* The input:
┌──

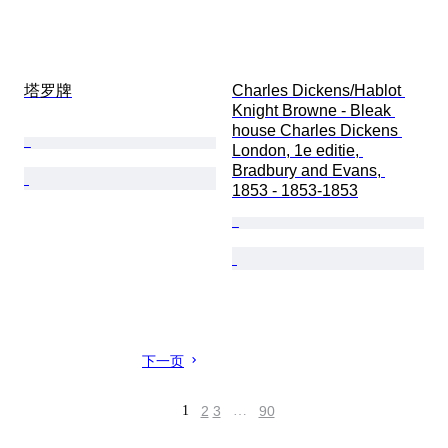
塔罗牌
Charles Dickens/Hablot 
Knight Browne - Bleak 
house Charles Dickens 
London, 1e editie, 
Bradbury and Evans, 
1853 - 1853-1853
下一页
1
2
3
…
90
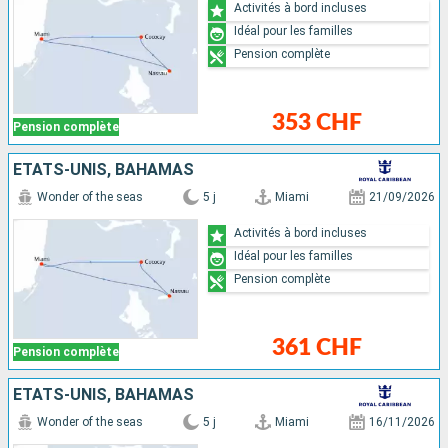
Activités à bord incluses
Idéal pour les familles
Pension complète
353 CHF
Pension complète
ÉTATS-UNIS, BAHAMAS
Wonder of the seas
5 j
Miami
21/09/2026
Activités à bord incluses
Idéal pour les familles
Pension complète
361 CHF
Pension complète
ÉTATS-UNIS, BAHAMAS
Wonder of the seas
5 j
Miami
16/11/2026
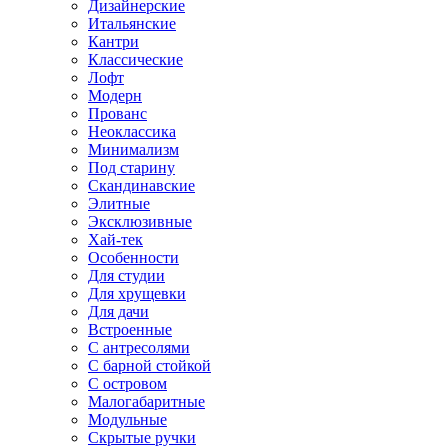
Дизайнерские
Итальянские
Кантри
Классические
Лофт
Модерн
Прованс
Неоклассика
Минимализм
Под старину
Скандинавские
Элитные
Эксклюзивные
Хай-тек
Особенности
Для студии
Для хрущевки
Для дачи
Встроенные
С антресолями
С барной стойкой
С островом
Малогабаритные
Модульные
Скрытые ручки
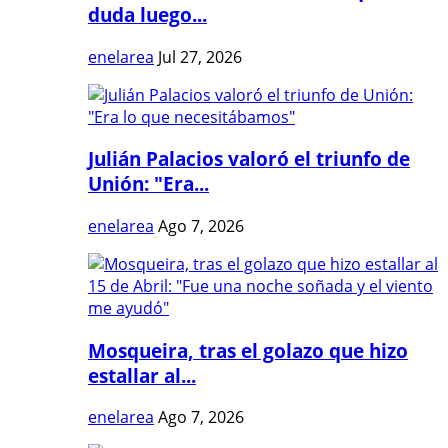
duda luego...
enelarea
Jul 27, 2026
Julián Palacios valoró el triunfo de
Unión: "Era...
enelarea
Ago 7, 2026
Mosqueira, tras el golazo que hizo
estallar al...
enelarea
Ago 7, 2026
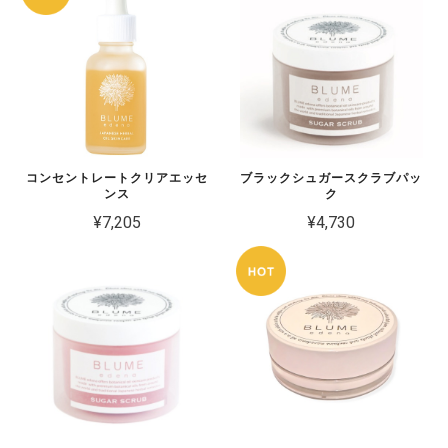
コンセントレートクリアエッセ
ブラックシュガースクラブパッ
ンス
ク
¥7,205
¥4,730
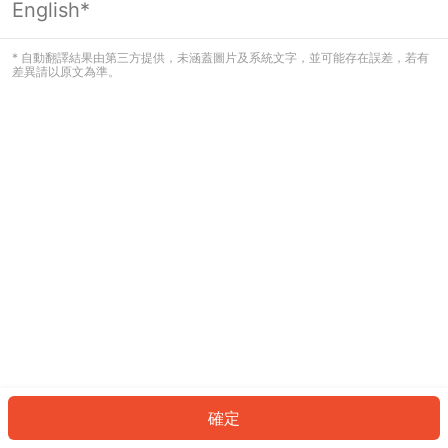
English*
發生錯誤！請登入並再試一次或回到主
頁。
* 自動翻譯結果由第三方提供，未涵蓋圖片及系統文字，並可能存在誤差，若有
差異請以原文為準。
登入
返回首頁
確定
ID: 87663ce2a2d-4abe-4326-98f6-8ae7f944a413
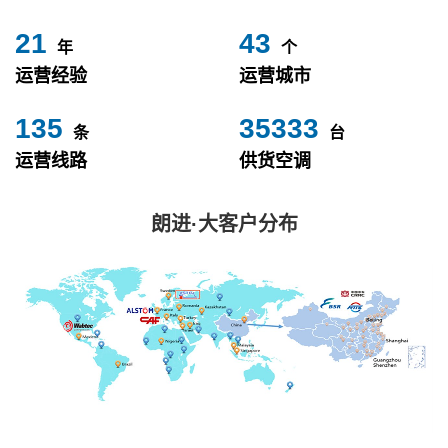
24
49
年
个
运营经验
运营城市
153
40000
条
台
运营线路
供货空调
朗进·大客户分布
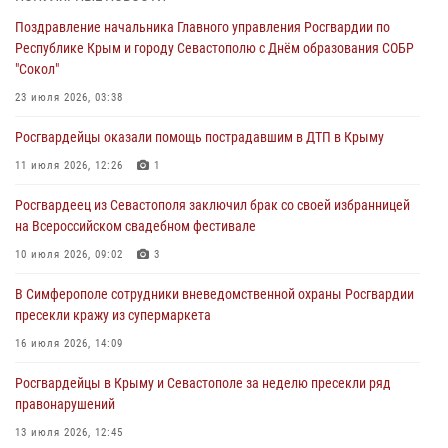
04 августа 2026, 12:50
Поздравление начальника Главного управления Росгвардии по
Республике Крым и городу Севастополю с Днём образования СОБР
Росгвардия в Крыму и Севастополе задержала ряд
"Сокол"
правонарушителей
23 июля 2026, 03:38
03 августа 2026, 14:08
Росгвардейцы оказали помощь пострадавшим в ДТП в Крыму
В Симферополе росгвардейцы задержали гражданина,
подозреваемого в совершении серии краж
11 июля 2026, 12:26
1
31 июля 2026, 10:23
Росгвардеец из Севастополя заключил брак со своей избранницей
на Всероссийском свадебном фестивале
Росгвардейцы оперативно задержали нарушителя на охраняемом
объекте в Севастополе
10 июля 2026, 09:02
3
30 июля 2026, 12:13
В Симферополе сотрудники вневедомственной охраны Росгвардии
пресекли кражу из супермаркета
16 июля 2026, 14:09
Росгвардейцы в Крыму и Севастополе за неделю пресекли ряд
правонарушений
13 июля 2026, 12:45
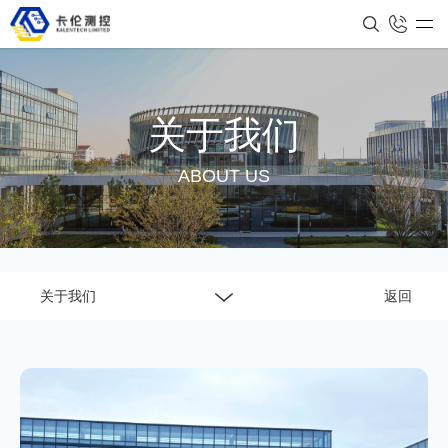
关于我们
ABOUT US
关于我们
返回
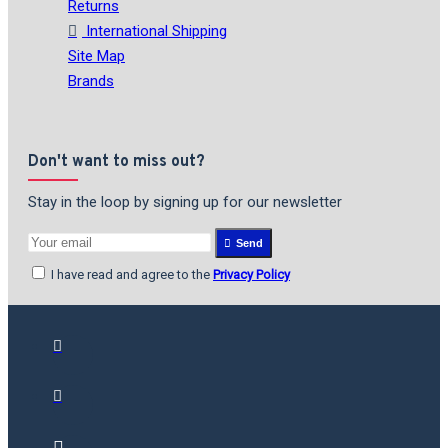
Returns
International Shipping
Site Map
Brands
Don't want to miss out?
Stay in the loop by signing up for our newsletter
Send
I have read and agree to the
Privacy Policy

└──

* Exercise prompt: Full transcription without images: please go through the records and repeat them exactly.

* Solution for this exercise:
塔罗牌
Charles Dickens/Hablot 
Knight Browne - Bleak 
house Charles Dickens 
London, 1e editie, 
Bradbury and Evans, 
1853 - 1853-1853
下一页
1
2
3
…
90
Activités à bord incluses
Idéal pour les familles
Pension complète
353 CHF
Pension complète
ÉTATS-UNIS, BAHAMAS
Wonder of the seas
5 j
Miami
21/09/2026
Activités à bord incluses
Idéal pour les familles
Pension complète
361 CHF
Pension complète
ÉTATS-UNIS, BAHAMAS
Wonder of the seas
5 j
Miami
16/11/2026
Дизайнерские
Итальянские
Кантри
Классические
Лофт
Модерн
Прованс
Неоклассика
Минимализм
Под старину
Скандинавские
Элитные
Эксклюзивные
Хай-тек
Особенности
Для студии
Для хрущевки
Для дачи
Встроенные
С антресолями
С барной стойкой
С островом
Малогабаритные
Модульные
Скрытые ручки
duda luego...
enelarea
Jul 27, 2026
Julián Palacios valoró el triunfo de
Unión: "Era...
enelarea
Ago 7, 2026
Mosqueira, tras el golazo que hizo
estallar al...
enelarea
Ago 7, 2026
コンセントレートクリアエッセ
ブラックシュガースクラブパッ
ンス
ク
¥7,205
¥4,730
English*
發生錯誤！請登入並再試一次或回到主
頁。
* 自動翻譯結果由第三方提供，未涵蓋圖片及系統文字，並可能存在誤差，若有
差異請以原文為準。
登入
返回首頁
確定
ID: 87663ce2a2d-4abe-4326-98f6-8ae7f944a413
24
49
年
个
运营经验
运营城市
153
40000
条
台
运营线路
供货空调
朗进·大客户分布
04 августа 2026, 12:50
Поздравление начальника Главного управления Росгвардии по
Республике Крым и городу Севастополю с Днём образования СОБР
Росгвардия в Крыму и Севастополе задержала ряд
"Сокол"
правонарушителей
23 июля 2026, 03:38
03 августа 2026, 14:08
Росгвардейцы оказали помощь пострадавшим в ДТП в Крыму
В Симферополе росгвардейцы задержали гражданина,
подозреваемого в совершении серии краж
11 июля 2026, 12:26
1
31 июля 2026, 10:23
Росгвардеец из Севастополя заключил брак со своей избранницей
на Всероссийском свадебном фестивале
Росгвардейцы оперативно задержали нарушителя на охраняемом
объекте в Севастополе
10 июля 2026, 09:02
3
30 июля 2026, 12:13
В Симферополе сотрудники вневедомственной охраны Росгвардии
пресекли кражу из супермаркета
16 июля 2026, 14:09
Росгвардейцы в Крыму и Севастополе за неделю пресекли ряд
правонарушений
13 июля 2026, 12:45
关于我们
ABOUT US
关于我们
返回
Returns
International Shipping
Site Map
Brands
Don't want to miss out?
Stay in the loop by signing up for our newsletter
Send
I have read and agree to the
Privacy Policy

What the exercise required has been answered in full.